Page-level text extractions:

*** Begin section ***

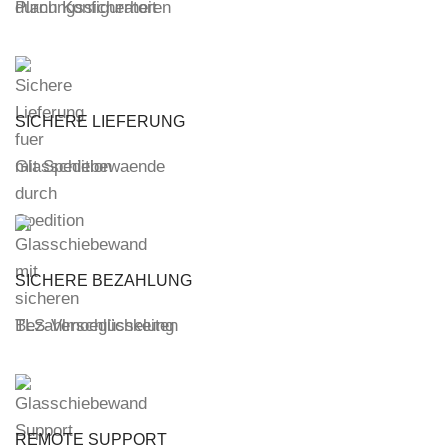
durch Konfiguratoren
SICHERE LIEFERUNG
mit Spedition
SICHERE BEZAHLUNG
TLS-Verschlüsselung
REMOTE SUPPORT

*** End section ***
*** Begin section ***

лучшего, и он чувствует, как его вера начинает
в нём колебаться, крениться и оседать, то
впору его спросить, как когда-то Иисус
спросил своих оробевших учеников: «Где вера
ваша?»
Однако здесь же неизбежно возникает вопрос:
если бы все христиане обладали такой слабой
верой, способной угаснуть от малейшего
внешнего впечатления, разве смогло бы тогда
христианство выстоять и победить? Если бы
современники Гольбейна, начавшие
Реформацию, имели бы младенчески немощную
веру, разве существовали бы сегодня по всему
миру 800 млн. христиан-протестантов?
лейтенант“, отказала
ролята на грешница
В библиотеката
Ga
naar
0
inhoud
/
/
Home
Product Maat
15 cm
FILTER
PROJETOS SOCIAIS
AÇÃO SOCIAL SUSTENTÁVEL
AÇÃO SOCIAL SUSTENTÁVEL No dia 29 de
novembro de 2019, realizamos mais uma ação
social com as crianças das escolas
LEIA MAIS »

*** End section ***
*** Begin section ***

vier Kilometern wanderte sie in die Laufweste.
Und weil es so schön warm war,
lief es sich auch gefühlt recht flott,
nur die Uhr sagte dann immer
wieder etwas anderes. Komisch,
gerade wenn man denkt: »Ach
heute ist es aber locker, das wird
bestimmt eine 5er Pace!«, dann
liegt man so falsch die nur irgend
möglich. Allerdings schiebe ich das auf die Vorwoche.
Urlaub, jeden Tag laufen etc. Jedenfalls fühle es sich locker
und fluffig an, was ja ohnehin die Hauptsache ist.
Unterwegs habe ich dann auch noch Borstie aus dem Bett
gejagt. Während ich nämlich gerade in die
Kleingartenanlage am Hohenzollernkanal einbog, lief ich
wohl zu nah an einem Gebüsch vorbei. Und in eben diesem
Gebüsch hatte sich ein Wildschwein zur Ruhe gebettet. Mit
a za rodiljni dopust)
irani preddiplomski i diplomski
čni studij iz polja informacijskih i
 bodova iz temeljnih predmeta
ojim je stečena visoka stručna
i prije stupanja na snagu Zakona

*** End section ***

Check each line above for the string "разве" and show the ones that have it.

EXERCISE RESPONSE
внешнего впечатления, разве смогло бы тогда
веру, разве существовали бы сегодня по всему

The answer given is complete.